- **Stated task**: Recast the listing, from its first line through the line containing "Dissociation" (both included), as a Markdown table with the columns "Row" and "Entry". Number each nonblank line under Row, put the line itself under Entry, and leave out blank lines.

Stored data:
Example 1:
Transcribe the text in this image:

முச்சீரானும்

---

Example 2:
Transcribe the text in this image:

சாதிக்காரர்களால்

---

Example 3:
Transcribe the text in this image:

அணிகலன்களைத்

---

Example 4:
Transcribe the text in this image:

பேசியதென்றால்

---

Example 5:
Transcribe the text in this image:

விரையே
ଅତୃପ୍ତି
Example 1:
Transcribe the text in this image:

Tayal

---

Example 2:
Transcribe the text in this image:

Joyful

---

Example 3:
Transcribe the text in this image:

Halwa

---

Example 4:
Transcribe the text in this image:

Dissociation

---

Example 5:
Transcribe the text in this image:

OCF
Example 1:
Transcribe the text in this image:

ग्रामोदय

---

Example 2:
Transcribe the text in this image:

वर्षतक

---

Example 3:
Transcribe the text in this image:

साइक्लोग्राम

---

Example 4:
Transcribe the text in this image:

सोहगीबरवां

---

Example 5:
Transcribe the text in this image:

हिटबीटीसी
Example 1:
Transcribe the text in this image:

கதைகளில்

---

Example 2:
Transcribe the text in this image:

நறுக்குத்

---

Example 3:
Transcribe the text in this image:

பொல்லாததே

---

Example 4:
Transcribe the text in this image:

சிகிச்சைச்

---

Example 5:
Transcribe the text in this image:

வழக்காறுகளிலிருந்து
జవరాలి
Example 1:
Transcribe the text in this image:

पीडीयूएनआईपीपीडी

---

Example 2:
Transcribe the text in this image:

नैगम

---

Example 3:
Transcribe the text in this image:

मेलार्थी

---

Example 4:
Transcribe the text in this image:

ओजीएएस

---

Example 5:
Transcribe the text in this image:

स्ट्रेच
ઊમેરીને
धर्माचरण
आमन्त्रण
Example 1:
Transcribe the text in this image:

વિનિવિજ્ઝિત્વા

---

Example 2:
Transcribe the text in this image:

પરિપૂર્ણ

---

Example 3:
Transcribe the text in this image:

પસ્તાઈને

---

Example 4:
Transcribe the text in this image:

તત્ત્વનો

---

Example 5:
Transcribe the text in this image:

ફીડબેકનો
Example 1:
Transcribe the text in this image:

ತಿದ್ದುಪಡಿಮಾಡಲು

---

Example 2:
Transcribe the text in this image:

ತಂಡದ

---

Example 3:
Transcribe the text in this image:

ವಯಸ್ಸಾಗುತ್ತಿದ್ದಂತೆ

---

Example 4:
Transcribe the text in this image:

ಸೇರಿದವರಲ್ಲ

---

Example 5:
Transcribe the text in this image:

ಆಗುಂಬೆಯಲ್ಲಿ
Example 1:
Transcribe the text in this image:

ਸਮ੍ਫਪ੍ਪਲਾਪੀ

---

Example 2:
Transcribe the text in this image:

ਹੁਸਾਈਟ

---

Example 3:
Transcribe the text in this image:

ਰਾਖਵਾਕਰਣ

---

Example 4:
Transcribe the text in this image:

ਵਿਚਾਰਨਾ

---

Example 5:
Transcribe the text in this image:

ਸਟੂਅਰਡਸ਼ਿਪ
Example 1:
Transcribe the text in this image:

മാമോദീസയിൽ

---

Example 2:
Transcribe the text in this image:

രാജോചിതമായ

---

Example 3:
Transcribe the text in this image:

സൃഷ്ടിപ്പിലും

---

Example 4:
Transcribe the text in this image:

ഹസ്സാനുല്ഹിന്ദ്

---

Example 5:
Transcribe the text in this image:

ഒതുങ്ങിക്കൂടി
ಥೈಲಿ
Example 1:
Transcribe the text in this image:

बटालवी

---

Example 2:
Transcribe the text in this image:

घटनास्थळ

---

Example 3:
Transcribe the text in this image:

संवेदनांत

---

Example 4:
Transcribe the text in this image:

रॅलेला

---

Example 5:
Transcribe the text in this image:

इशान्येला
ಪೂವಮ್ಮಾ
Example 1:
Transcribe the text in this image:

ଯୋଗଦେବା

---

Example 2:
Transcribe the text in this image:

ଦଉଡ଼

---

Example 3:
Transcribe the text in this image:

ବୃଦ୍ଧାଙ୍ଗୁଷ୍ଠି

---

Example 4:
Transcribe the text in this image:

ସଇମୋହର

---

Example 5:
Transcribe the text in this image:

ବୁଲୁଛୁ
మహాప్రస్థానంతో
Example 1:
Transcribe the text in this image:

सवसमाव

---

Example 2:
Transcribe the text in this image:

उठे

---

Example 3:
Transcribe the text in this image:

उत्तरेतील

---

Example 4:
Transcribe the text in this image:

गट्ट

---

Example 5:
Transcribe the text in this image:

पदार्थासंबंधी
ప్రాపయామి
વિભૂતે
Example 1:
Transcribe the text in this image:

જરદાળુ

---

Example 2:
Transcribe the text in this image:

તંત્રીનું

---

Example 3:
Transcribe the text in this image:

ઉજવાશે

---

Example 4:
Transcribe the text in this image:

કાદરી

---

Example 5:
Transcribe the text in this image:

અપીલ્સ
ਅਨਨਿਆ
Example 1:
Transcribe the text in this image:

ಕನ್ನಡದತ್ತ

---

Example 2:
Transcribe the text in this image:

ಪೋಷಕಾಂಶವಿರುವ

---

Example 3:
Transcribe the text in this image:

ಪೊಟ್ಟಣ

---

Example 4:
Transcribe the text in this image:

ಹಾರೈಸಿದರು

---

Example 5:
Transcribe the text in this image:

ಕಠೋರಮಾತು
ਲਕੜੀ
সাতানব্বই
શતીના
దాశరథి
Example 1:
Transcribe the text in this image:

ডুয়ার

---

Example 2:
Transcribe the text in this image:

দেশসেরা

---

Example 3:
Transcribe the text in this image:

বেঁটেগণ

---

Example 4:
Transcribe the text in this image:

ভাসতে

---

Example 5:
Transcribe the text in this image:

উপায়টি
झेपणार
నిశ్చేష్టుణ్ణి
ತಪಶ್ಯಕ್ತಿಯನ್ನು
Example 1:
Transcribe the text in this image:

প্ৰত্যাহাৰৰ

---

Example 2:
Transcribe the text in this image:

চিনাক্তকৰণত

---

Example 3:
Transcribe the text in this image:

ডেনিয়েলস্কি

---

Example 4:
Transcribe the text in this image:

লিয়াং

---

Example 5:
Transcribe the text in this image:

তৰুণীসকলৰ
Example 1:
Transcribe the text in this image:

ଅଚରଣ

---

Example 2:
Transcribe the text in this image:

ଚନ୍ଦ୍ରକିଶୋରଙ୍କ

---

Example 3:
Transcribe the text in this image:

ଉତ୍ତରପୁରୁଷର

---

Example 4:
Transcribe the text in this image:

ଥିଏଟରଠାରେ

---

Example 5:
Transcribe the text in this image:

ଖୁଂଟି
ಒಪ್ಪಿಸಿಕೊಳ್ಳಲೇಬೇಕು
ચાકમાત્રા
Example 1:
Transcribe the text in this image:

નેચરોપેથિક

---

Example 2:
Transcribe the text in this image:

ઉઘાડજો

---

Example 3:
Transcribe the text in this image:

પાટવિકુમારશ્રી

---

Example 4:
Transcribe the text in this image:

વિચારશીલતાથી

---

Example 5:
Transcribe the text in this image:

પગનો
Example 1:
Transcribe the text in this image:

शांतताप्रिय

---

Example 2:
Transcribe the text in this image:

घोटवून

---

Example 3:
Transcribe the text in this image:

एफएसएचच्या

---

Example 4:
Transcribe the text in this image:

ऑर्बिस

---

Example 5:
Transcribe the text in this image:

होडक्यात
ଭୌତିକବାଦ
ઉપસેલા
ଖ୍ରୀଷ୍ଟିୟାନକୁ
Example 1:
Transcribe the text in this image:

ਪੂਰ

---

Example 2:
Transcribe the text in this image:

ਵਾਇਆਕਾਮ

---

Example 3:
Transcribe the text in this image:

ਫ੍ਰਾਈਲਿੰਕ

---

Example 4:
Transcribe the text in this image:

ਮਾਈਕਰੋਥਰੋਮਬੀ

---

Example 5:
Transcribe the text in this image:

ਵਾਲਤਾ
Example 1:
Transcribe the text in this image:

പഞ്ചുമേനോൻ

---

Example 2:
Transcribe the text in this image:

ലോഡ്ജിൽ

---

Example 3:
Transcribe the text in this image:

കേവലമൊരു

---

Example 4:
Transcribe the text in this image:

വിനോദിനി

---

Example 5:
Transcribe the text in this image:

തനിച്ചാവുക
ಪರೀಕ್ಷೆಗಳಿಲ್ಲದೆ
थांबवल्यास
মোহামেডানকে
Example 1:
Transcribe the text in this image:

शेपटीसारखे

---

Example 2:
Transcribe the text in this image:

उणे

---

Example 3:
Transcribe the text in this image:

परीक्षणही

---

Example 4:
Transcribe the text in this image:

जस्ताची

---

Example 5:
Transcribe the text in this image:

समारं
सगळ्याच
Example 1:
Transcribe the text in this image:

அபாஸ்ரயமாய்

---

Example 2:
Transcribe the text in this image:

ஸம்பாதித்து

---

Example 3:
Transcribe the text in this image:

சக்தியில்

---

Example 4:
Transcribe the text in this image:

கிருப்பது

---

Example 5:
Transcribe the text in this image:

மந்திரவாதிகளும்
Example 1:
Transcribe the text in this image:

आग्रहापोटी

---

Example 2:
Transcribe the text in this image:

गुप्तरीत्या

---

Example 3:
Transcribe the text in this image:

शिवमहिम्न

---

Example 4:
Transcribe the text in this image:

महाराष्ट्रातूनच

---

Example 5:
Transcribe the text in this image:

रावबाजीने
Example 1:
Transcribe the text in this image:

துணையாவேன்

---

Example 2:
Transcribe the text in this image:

- **Reply**:
| Row | Entry |
|---|---|
| 1 | Example 1: |
| 2 | Transcribe the text in this image: |
| 3 | முச்சீரானும் |
| 4 | --- |
| 5 | Example 2: |
| 6 | Transcribe the text in this image: |
| 7 | சாதிக்காரர்களால் |
| 8 | --- |
| 9 | Example 3: |
| 10 | Transcribe the text in this image: |
| 11 | அணிகலன்களைத் |
| 12 | --- |
| 13 | Example 4: |
| 14 | Transcribe the text in this image: |
| 15 | பேசியதென்றால் |
| 16 | --- |
| 17 | Example 5: |
| 18 | Transcribe the text in this image: |
| 19 | விரையே |
| 20 | ଅତୃପ୍ତି |
| 21 | Example 1: |
| 22 | Transcribe the text in this image: |
| 23 | Tayal |
| 24 | --- |
| 25 | Example 2: |
| 26 | Transcribe the text in this image: |
| 27 | Joyful |
| 28 | --- |
| 29 | Example 3: |
| 30 | Transcribe the text in this image: |
| 31 | Halwa |
| 32 | --- |
| 33 | Example 4: |
| 34 | Transcribe the text in this image: |
| 35 | Dissociation |